#### [WHAT TO DO]
Look through the records, and whenever a line includes the word "diamantähnlicher", copy it.
***** TASK DATA
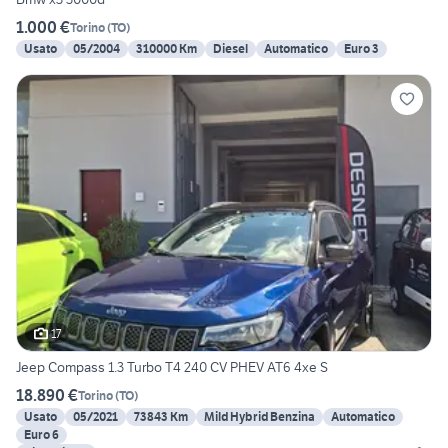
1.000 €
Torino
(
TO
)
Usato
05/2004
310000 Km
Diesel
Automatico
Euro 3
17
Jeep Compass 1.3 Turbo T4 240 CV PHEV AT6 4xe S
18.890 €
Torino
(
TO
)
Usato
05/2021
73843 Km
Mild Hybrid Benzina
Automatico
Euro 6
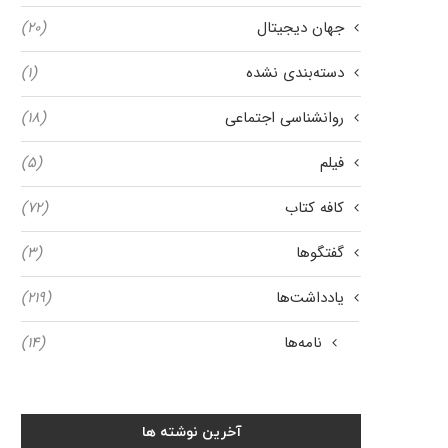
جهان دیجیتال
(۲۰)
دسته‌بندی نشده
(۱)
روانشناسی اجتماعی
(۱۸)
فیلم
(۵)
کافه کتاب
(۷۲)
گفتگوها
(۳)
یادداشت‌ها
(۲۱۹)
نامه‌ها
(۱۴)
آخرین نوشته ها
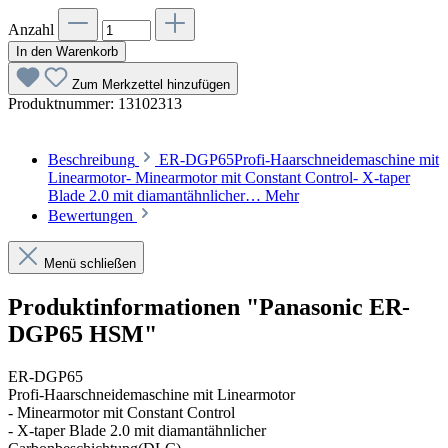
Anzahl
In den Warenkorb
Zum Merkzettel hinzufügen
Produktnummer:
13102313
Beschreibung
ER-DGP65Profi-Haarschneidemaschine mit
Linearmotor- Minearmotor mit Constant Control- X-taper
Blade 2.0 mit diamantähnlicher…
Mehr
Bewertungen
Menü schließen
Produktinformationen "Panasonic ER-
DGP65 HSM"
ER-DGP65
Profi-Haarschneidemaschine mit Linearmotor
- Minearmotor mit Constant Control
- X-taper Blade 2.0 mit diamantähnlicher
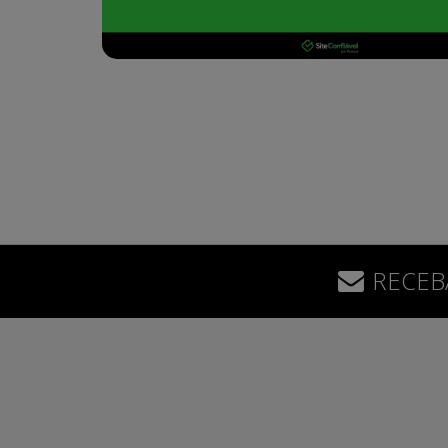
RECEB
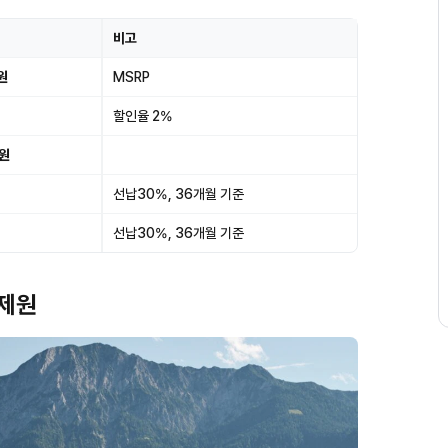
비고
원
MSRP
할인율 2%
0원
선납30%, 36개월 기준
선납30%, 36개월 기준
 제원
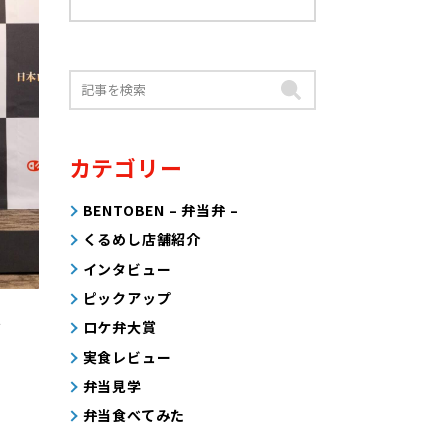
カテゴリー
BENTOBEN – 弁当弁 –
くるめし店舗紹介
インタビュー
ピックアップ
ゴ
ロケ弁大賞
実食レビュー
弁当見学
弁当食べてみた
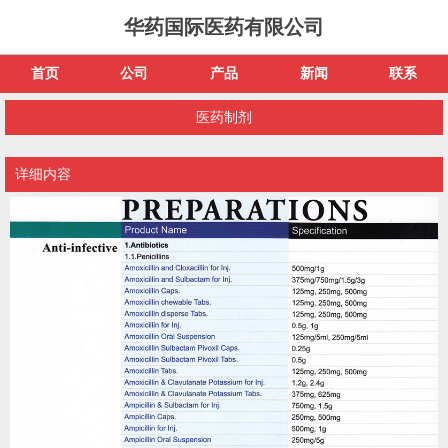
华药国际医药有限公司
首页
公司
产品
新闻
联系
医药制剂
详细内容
**********
***** TASK DATA
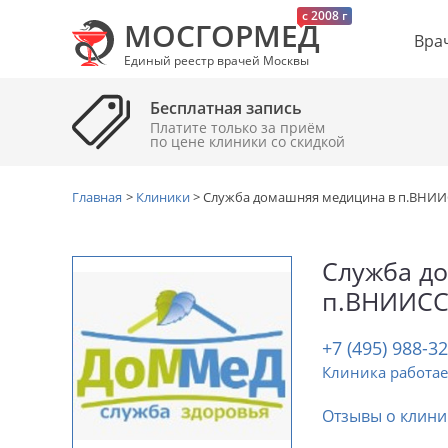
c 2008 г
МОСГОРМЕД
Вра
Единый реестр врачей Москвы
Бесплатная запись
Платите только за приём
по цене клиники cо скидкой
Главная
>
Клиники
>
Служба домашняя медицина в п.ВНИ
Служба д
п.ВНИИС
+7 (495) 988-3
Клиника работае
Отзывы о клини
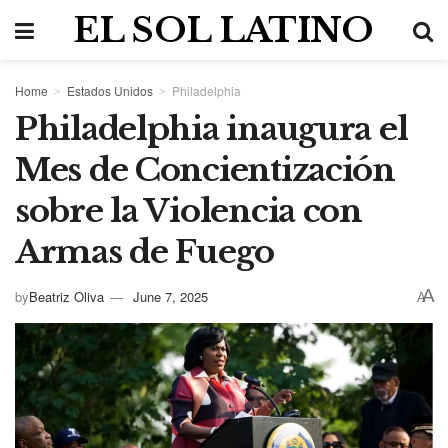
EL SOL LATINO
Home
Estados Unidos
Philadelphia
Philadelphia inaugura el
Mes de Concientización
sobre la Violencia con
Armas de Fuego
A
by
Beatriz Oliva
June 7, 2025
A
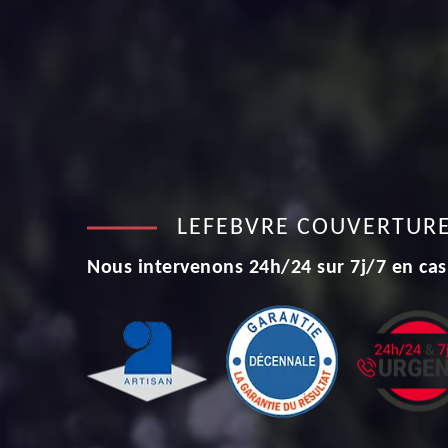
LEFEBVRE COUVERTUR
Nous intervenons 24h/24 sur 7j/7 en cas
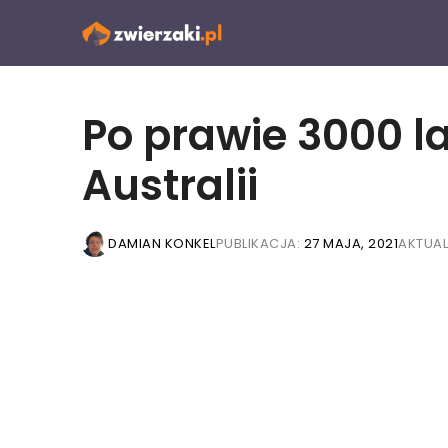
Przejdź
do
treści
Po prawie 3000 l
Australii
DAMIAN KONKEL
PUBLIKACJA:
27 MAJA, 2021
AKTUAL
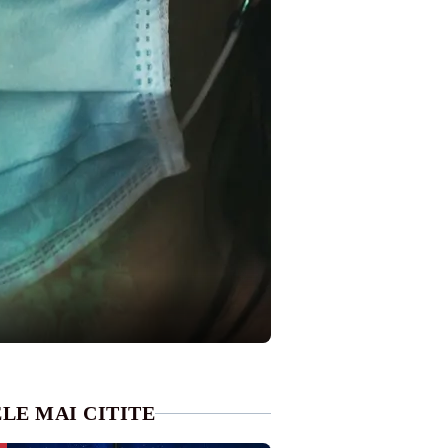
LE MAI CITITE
**********
***** TASK DATA
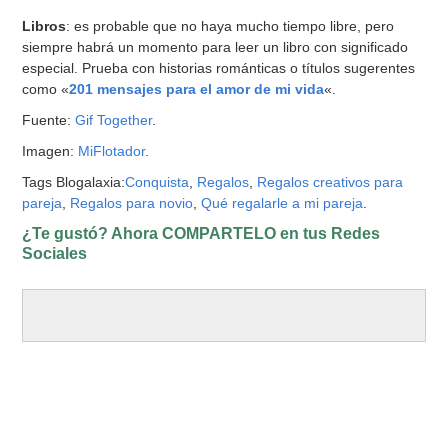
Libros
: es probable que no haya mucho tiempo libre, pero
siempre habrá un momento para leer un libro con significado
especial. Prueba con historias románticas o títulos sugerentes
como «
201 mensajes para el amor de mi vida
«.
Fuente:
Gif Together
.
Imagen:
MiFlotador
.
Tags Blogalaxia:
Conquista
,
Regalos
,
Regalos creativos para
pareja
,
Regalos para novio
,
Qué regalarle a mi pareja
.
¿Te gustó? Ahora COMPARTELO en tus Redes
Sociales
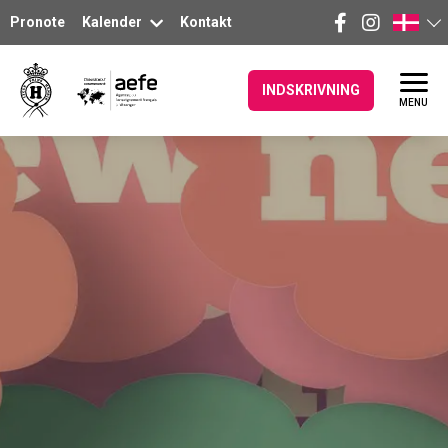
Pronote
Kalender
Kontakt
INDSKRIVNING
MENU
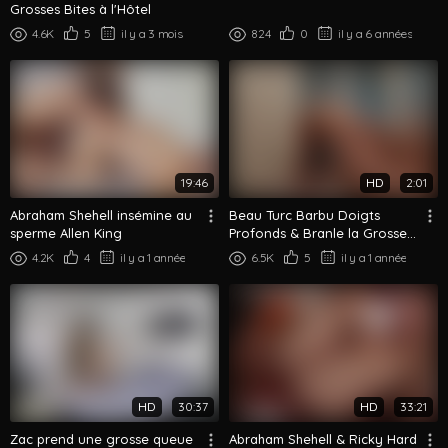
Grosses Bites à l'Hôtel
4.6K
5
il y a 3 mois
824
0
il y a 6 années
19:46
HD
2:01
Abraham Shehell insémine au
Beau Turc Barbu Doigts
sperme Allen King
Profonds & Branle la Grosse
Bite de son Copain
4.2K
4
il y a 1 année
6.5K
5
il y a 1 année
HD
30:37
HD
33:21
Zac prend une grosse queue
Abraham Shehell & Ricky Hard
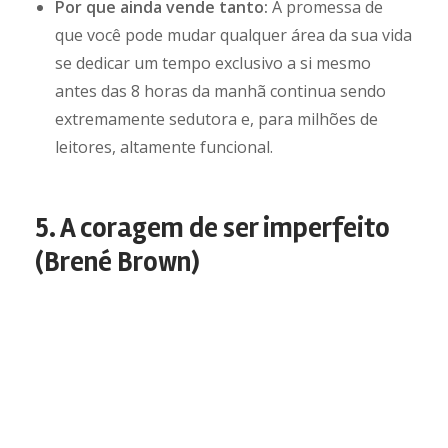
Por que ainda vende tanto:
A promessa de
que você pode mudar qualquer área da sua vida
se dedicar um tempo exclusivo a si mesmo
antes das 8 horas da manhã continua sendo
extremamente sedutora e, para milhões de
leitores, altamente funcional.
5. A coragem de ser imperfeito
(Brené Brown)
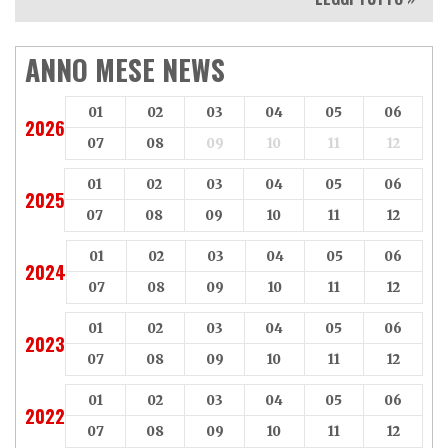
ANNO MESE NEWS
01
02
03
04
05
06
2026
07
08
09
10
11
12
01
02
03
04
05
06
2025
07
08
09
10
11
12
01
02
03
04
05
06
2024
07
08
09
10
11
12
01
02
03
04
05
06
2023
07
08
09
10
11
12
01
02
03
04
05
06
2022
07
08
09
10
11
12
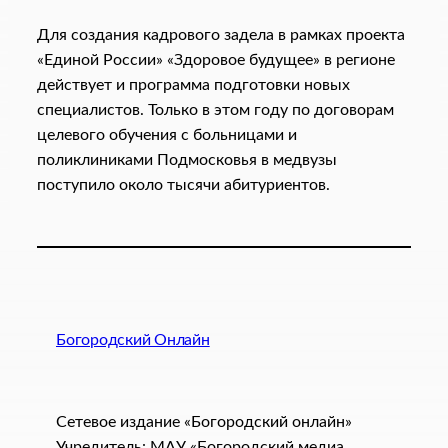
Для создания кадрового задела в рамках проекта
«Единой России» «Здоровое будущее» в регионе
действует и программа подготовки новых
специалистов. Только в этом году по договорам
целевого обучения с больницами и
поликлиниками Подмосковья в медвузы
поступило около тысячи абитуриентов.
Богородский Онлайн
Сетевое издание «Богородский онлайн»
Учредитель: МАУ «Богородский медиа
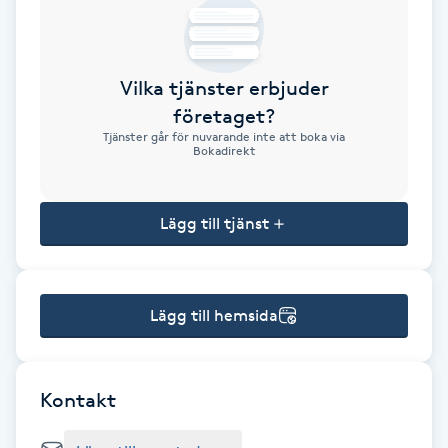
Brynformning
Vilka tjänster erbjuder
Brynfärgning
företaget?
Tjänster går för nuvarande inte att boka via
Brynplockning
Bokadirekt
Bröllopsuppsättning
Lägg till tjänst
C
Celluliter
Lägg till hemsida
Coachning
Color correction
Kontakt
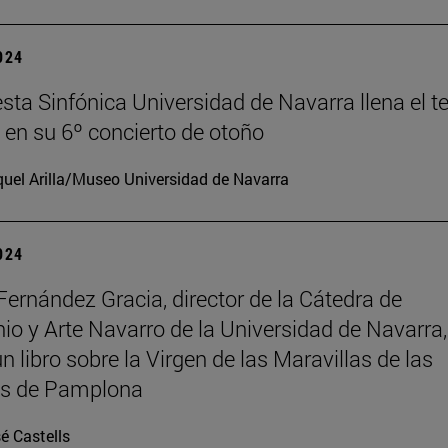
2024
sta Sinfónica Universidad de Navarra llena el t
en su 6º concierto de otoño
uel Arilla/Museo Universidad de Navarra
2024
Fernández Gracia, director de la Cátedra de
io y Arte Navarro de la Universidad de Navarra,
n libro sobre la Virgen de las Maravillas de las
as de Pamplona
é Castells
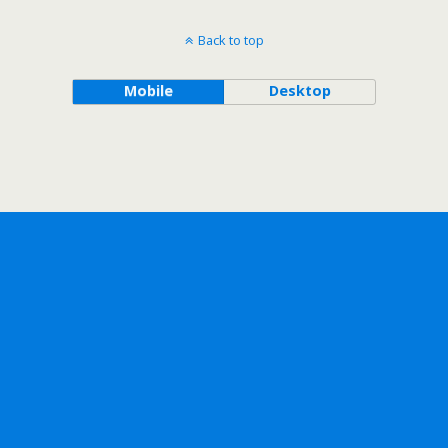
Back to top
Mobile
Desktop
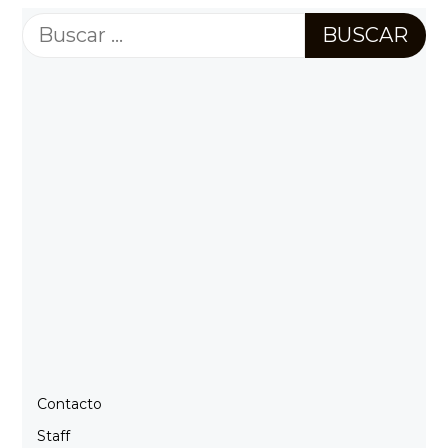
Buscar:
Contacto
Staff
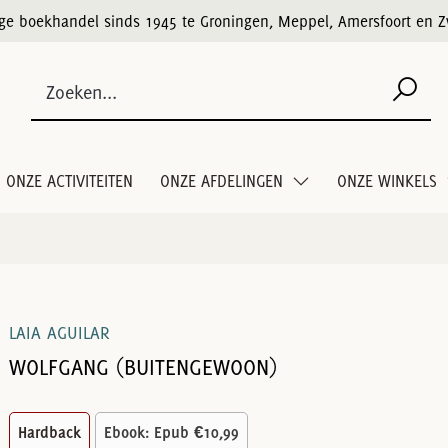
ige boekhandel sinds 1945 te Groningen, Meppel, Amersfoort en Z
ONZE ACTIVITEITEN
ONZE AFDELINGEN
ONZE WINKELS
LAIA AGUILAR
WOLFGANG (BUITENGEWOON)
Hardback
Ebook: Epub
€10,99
**********
#### [EXPECTED ANSWER]
Blade 2.0 mit diamantähnlicher…
- X-taper Blade 2.0 mit diamantähnlicher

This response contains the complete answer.